Brief
Without including any images, please transcribe all the lines below exactly.

Materials provided below:

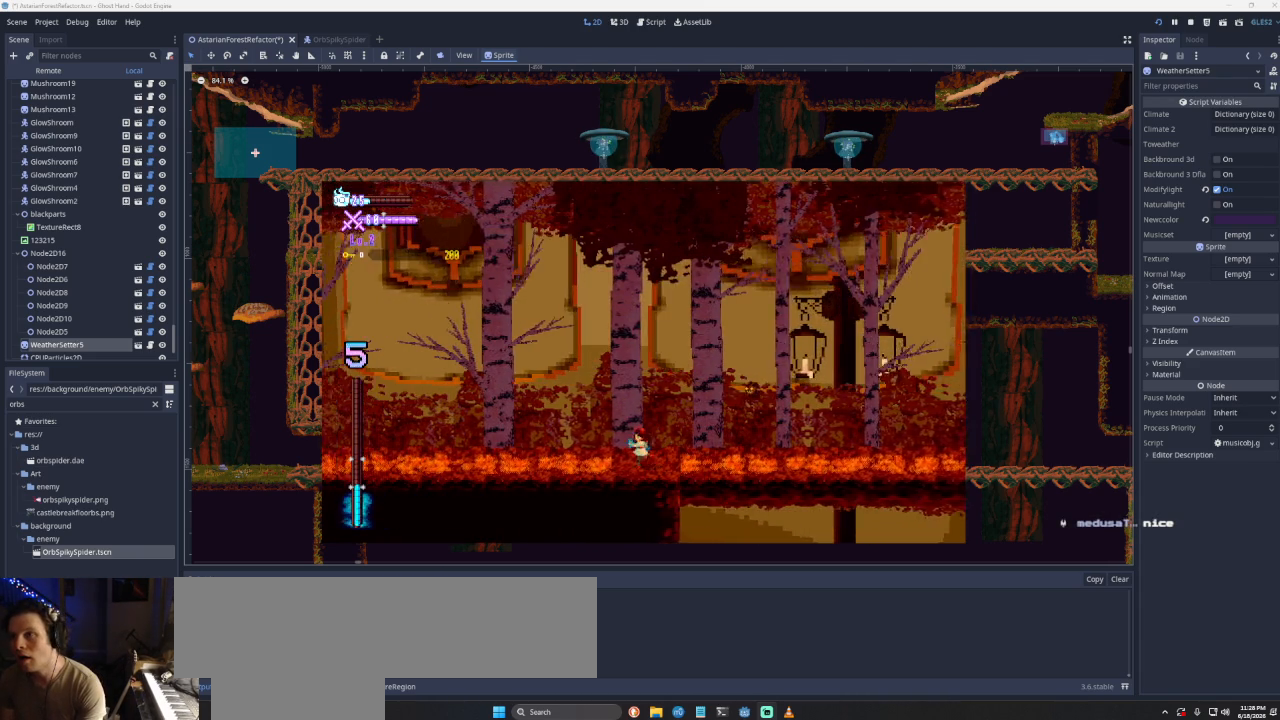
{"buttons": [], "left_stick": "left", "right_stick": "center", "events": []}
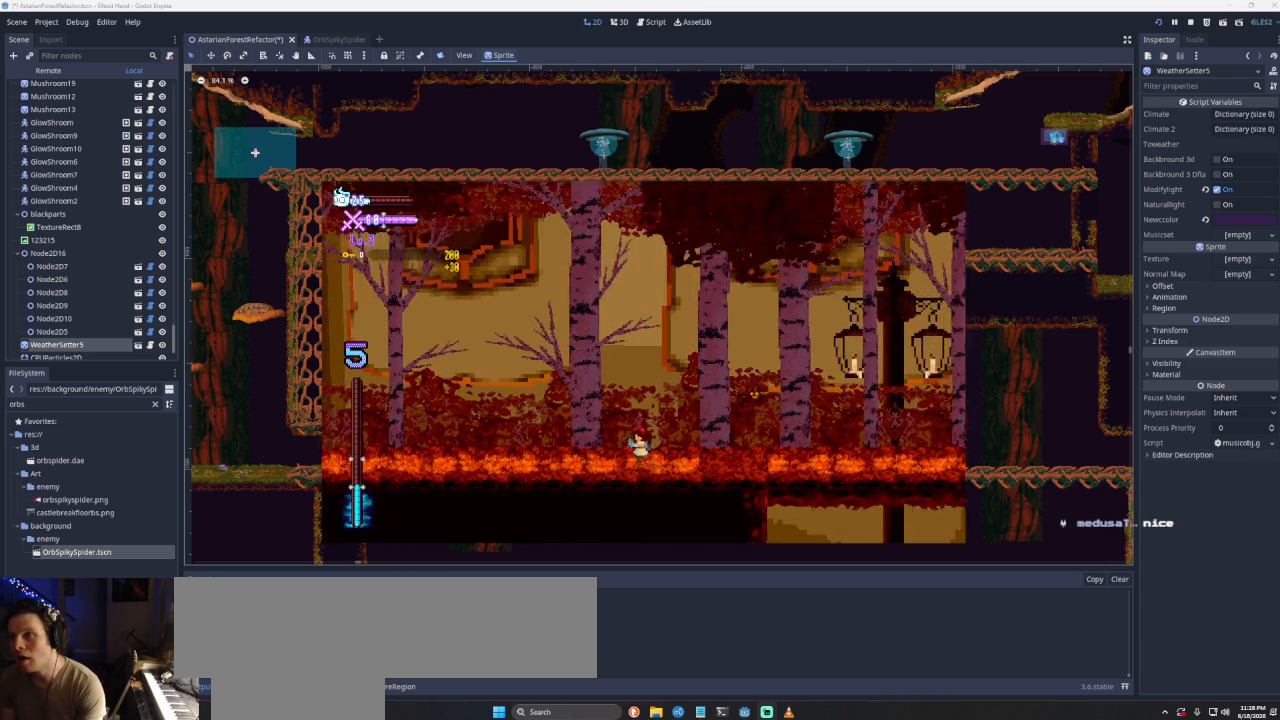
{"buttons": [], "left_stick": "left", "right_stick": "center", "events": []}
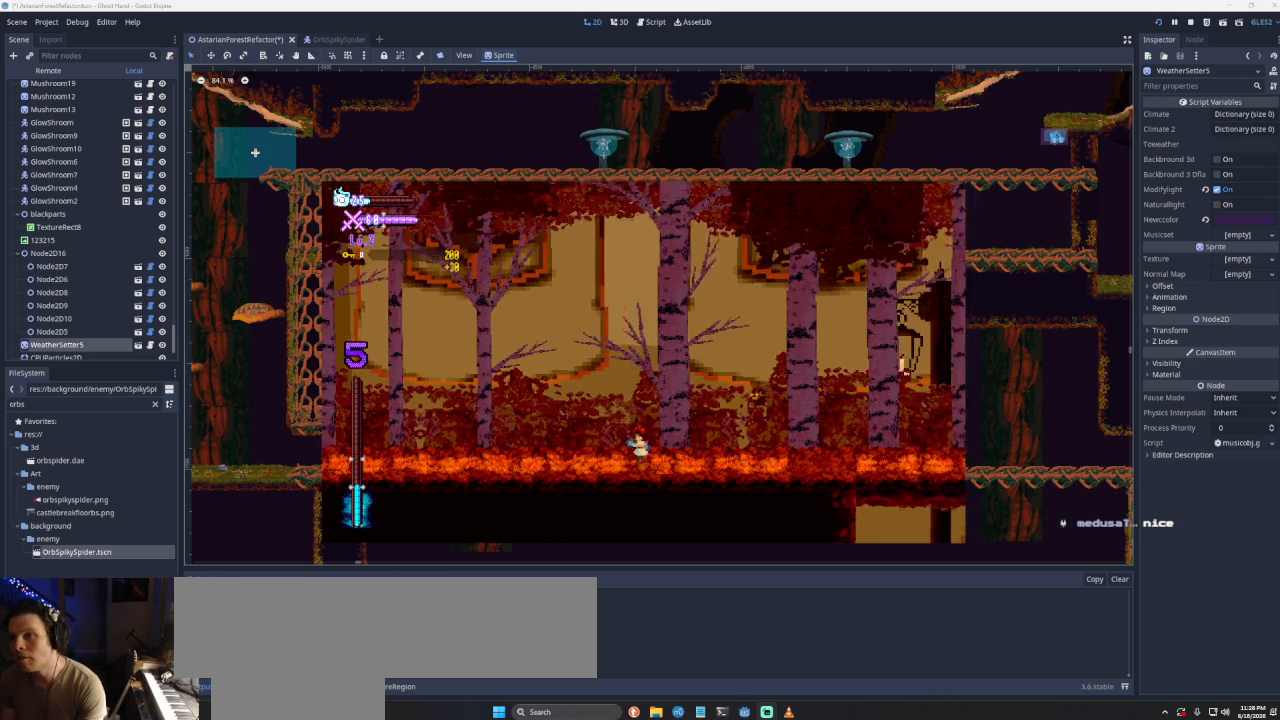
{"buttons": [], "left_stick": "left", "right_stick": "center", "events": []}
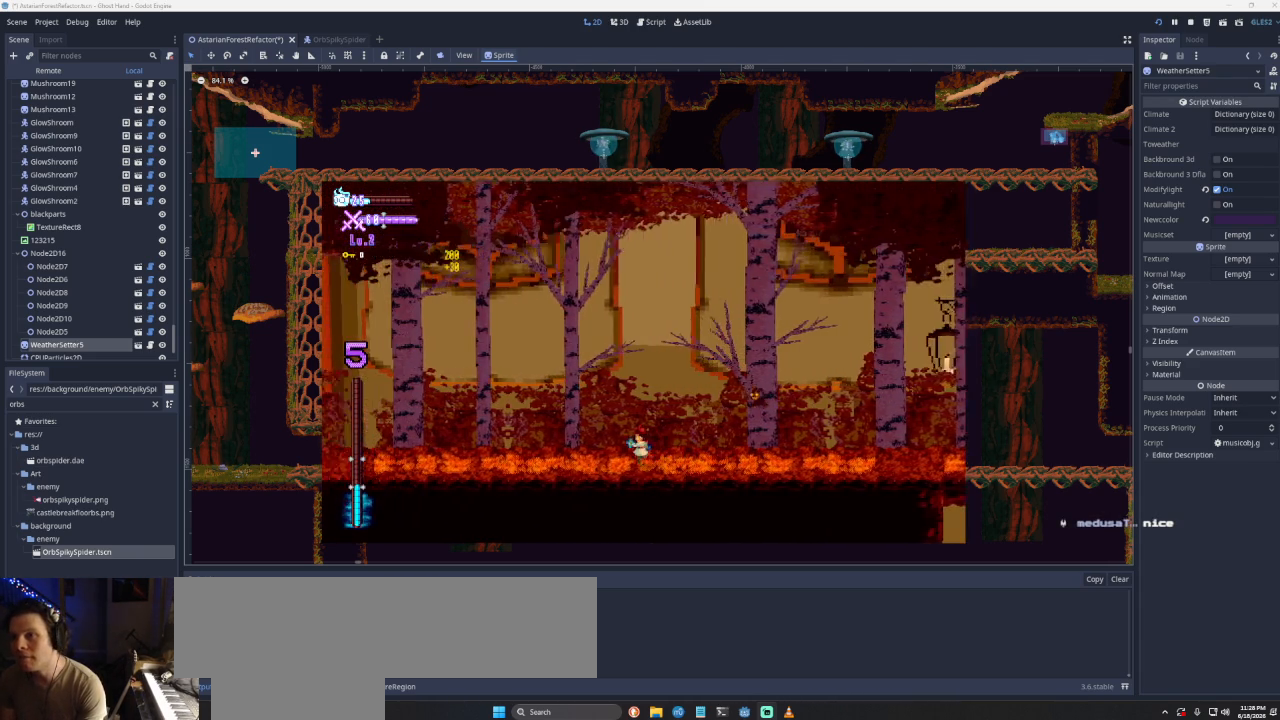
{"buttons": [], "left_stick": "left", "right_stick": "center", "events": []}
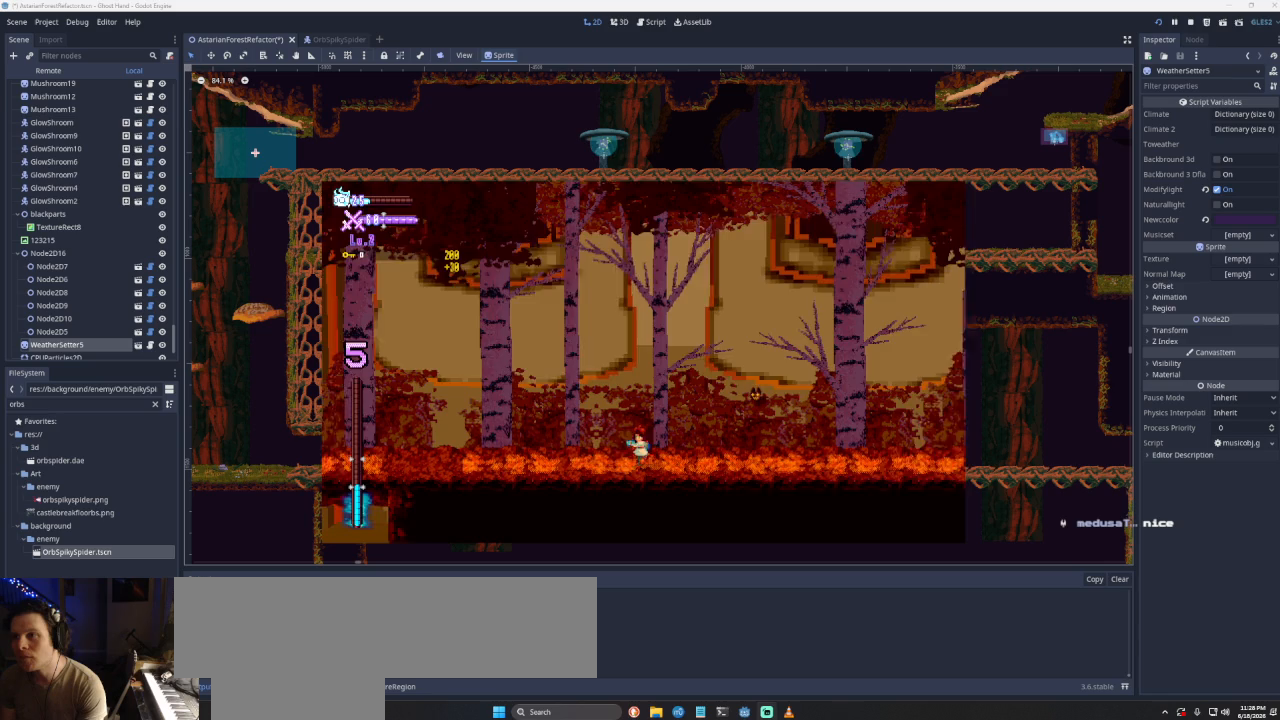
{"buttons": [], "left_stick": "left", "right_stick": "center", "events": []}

End of Materials provided.

Solution to this exercise
{"buttons": [], "left_stick": "left", "right_stick": "center", "events": []}
{"buttons": [], "left_stick": "left", "right_stick": "center", "events": []}
{"buttons": [], "left_stick": "left", "right_stick": "center", "events": []}
{"buttons": [], "left_stick": "left", "right_stick": "center", "events": []}
{"buttons": [], "left_stick": "left", "right_stick": "center", "events": []}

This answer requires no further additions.